Dataset entries
____

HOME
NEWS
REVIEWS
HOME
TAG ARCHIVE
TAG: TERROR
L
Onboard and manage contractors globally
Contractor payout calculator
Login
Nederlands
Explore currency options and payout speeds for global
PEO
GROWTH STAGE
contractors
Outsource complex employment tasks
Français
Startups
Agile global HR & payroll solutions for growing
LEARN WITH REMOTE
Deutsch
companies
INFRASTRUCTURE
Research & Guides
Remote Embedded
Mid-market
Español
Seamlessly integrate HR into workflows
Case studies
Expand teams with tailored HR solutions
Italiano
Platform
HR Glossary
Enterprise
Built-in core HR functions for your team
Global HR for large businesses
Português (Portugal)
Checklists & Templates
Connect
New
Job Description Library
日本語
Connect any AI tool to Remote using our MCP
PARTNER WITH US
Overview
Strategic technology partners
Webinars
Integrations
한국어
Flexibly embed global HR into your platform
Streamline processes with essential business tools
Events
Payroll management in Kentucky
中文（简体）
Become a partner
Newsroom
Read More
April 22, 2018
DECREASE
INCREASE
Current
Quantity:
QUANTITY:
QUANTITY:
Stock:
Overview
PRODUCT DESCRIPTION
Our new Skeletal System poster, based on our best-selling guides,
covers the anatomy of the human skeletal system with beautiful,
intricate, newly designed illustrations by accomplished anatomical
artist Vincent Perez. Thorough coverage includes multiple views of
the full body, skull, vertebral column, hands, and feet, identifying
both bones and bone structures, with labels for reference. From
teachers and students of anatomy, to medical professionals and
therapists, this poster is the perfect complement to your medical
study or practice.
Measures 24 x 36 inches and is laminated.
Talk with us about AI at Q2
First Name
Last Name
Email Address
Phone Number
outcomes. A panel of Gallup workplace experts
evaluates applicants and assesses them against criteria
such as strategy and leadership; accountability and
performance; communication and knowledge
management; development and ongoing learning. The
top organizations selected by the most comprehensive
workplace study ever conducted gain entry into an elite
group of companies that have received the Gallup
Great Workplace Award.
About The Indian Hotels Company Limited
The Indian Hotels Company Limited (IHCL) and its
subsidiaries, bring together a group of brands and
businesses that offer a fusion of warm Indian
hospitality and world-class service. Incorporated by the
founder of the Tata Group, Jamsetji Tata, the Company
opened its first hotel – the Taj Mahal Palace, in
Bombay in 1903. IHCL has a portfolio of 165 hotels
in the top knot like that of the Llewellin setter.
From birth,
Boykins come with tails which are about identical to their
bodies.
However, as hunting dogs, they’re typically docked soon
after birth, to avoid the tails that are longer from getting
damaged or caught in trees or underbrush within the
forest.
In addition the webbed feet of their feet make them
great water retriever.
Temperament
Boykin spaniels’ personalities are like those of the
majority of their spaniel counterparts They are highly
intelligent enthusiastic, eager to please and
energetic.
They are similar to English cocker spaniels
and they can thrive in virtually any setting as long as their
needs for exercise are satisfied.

____

• What you have to do: Please write out all the rows above again, swapping every "poster" for "chart" and changing nothing else.

• Result of the task:
HOME
NEWS
REVIEWS
HOME
TAG ARCHIVE
TAG: TERROR
L
Onboard and manage contractors globally
Contractor payout calculator
Login
Nederlands
Explore currency options and payout speeds for global
PEO
GROWTH STAGE
contractors
Outsource complex employment tasks
Français
Startups
Agile global HR & payroll solutions for growing
LEARN WITH REMOTE
Deutsch
companies
INFRASTRUCTURE
Research & Guides
Remote Embedded
Mid-market
Español
Seamlessly integrate HR into workflows
Case studies
Expand teams with tailored HR solutions
Italiano
Platform
HR Glossary
Enterprise
Built-in core HR functions for your team
Global HR for large businesses
Português (Portugal)
Checklists & Templates
Connect
New
Job Description Library
日本語
Connect any AI tool to Remote using our MCP
PARTNER WITH US
Overview
Strategic technology partners
Webinars
Integrations
한국어
Flexibly embed global HR into your platform
Streamline processes with essential business tools
Events
Payroll management in Kentucky
中文（简体）
Become a partner
Newsroom
Read More
April 22, 2018
DECREASE
INCREASE
Current
Quantity:
QUANTITY:
QUANTITY:
Stock:
Overview
PRODUCT DESCRIPTION
Our new Skeletal System chart, based on our best-selling guides,
covers the anatomy of the human skeletal system with beautiful,
intricate, newly designed illustrations by accomplished anatomical
artist Vincent Perez. Thorough coverage includes multiple views of
the full body, skull, vertebral column, hands, and feet, identifying
both bones and bone structures, with labels for reference. From
teachers and students of anatomy, to medical professionals and
therapists, this chart is the perfect complement to your medical
study or practice.
Measures 24 x 36 inches and is laminated.
Talk with us about AI at Q2
First Name
Last Name
Email Address
Phone Number
outcomes. A panel of Gallup workplace experts
evaluates applicants and assesses them against criteria
such as strategy and leadership; accountability and
performance; communication and knowledge
management; development and ongoing learning. The
top organizations selected by the most comprehensive
workplace study ever conducted gain entry into an elite
group of companies that have received the Gallup
Great Workplace Award.
About The Indian Hotels Company Limited
The Indian Hotels Company Limited (IHCL) and its
subsidiaries, bring together a group of brands and
businesses that offer a fusion of warm Indian
hospitality and world-class service. Incorporated by the
founder of the Tata Group, Jamsetji Tata, the Company
opened its first hotel – the Taj Mahal Palace, in
Bombay in 1903. IHCL has a portfolio of 165 hotels
in the top knot like that of the Llewellin setter.
From birth,
Boykins come with tails which are about identical to their
bodies.
However, as hunting dogs, they’re typically docked soon
after birth, to avoid the tails that are longer from getting
damaged or caught in trees or underbrush within the
forest.
In addition the webbed feet of their feet make them
great water retriever.
Temperament
Boykin spaniels’ personalities are like those of the
majority of their spaniel counterparts They are highly
intelligent enthusiastic, eager to please and
energetic.
They are similar to English cocker spaniels
and they can thrive in virtually any setting as long as their
needs for exercise are satisfied.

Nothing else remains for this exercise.